資格取得費用の半額補助と「試験日は出張扱い」の制度設計
「働きながら資格を取る」を実現するための仕組みとして、株式会社こころねは費用の半額を会社が負担し、研修や国家試験の受験日を出張扱いとして勤務日数に含める制度を設けている。資金面と日程面の両方で負担を軽減する設計は、福祉業界での専門職取得を目指す人にとって実質的なサポートになる。生活支援員としてスタートし、経験を積みながら精神保健福祉士や社会福祉士の取得を目指すルートが、現場の実態として機能している。「資格取得支援制度があると聞いて応募した」という声が入職者から挙がるのも、制度の認知度と信頼性を示している。
費用補助だけでなく、「試験日を勤務扱いにする」という設計の細かさに、育成への本気度がにじむ。
精神障がいのある方の暮らしを、複数の職種で支える
相談支援専門員は、利用者が必要とする福祉サービスの申請や他事業所との調整を担い、支援の入口と橋渡しとなる存在だ。サービス管理責任者は個別の支援計画を策定し、一人ひとりの状態に合った内容を設計する役割を担う。生活支援員がそこに加わり、日中の活動や受診の同行を通じて利用者の日常に直接関わる。就労継続支援B型の現場では、これらの職種が連携しながら利用者の生活を支える構造が、酒田市内の複数拠点で維持されている。
「困ったときにすぐ相談できる環境だった」という入職者の声は、チーム連携の実態を端的に表している。

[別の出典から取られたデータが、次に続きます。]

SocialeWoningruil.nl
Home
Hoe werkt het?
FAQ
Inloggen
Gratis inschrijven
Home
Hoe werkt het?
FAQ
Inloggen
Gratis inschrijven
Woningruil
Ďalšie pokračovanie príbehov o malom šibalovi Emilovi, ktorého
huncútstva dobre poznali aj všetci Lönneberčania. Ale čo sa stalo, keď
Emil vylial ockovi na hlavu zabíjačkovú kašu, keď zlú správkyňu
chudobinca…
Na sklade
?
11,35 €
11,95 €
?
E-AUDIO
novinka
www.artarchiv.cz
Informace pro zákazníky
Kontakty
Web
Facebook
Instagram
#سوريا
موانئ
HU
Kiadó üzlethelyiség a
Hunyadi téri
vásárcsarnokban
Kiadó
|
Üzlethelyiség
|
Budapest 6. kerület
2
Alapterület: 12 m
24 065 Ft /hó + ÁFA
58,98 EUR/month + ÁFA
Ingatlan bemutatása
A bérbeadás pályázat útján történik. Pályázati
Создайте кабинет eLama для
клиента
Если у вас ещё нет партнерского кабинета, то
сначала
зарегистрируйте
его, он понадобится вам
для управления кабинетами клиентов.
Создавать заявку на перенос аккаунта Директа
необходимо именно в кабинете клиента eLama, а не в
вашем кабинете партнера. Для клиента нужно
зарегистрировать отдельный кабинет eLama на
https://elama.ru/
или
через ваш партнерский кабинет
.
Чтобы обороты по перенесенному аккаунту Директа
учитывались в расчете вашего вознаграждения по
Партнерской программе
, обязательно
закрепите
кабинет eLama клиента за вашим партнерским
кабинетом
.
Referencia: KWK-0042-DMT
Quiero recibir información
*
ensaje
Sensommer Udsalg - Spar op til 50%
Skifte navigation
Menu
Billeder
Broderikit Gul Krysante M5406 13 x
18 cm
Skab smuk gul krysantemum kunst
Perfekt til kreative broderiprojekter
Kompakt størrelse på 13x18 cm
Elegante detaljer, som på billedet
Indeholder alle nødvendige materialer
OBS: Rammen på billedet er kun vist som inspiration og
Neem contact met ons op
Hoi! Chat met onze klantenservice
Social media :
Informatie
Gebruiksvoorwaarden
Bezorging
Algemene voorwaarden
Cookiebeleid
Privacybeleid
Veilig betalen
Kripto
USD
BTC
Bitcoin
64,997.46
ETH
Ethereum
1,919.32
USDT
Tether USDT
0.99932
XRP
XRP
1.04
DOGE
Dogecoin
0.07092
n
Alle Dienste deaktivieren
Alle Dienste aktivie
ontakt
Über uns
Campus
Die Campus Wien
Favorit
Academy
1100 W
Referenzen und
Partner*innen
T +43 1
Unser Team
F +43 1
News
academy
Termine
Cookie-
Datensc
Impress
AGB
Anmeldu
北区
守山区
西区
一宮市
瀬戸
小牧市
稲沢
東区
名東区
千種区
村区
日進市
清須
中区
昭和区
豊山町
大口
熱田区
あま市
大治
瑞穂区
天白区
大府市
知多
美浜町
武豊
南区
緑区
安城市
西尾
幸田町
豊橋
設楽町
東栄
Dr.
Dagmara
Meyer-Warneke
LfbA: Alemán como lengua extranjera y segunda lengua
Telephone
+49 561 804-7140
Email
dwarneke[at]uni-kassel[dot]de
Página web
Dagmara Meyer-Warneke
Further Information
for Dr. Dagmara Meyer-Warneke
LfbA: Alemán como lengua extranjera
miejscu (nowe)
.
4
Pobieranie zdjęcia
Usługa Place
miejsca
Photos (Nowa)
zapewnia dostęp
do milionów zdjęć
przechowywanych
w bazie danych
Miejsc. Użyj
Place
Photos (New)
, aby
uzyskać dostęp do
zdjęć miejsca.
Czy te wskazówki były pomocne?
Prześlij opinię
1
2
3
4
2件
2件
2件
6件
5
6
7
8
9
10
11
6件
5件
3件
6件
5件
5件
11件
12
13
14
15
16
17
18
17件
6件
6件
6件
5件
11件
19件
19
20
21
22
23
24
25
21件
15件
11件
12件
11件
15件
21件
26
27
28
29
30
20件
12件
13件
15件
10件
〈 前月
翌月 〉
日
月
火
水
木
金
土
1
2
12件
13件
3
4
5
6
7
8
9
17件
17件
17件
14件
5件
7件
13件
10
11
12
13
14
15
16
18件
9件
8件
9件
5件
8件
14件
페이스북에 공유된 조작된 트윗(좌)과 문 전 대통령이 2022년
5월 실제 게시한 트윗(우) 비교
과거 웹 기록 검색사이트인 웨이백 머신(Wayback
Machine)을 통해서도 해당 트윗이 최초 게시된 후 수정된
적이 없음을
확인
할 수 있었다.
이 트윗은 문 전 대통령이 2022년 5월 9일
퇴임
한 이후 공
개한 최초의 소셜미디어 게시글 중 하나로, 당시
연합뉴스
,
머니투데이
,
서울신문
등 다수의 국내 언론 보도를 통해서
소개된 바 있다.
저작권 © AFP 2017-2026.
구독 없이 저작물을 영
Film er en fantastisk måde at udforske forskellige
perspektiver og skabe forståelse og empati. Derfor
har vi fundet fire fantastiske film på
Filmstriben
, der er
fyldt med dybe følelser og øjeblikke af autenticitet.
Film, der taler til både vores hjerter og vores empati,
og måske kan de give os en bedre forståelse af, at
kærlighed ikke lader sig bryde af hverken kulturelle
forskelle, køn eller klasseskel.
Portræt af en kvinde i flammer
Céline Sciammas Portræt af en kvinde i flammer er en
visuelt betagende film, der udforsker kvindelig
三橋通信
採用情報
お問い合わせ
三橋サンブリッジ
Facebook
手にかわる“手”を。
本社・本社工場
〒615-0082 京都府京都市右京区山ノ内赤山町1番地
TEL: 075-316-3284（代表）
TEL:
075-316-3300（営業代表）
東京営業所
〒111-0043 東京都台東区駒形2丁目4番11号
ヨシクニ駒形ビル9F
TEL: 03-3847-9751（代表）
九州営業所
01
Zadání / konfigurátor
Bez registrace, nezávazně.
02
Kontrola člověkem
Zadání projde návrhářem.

多機能型事業所・グループホーム・相談支援センターの役割
株式会社こころねは、山形県酒田市内に多機能型事業所、グループホーム、相談支援センターという性格の異なる拠点を持つ。グループホームは日常の居場所として、多機能型事業所は日中活動と就労支援の場として機能し、相談支援センターは外部との連携の窓口となる。利用者の生活全般に関わる複数の機能を一つの法人が担うことで、支援の連続性が保たれやすい。「あたりまえの生活をあたりまえの場所で」というコンセプトを体現するような拠点構成が、酒田市の地域福祉を下支えしている。
土日祝休みと時間休制度が整える、長く続けられる職場
9:00〜17:30の勤務時間帯で土日祝定休という条件は、生活のリズムを崩さずに働き続けるための基盤になる。時間単位の休暇取得にも柔軟に対応しており、「勤務中に2時間だけ抜けたい」という相談にも応じる環境だ。30代・40代が中心のスタッフ構成は、子育て世代や家庭を抱える人が多いことを自然に反映している。「家庭との両立を考えながら転職先を探していた」という層に、働き方の条件と支援現場への関心が重なる職場として映るという声が目立つ。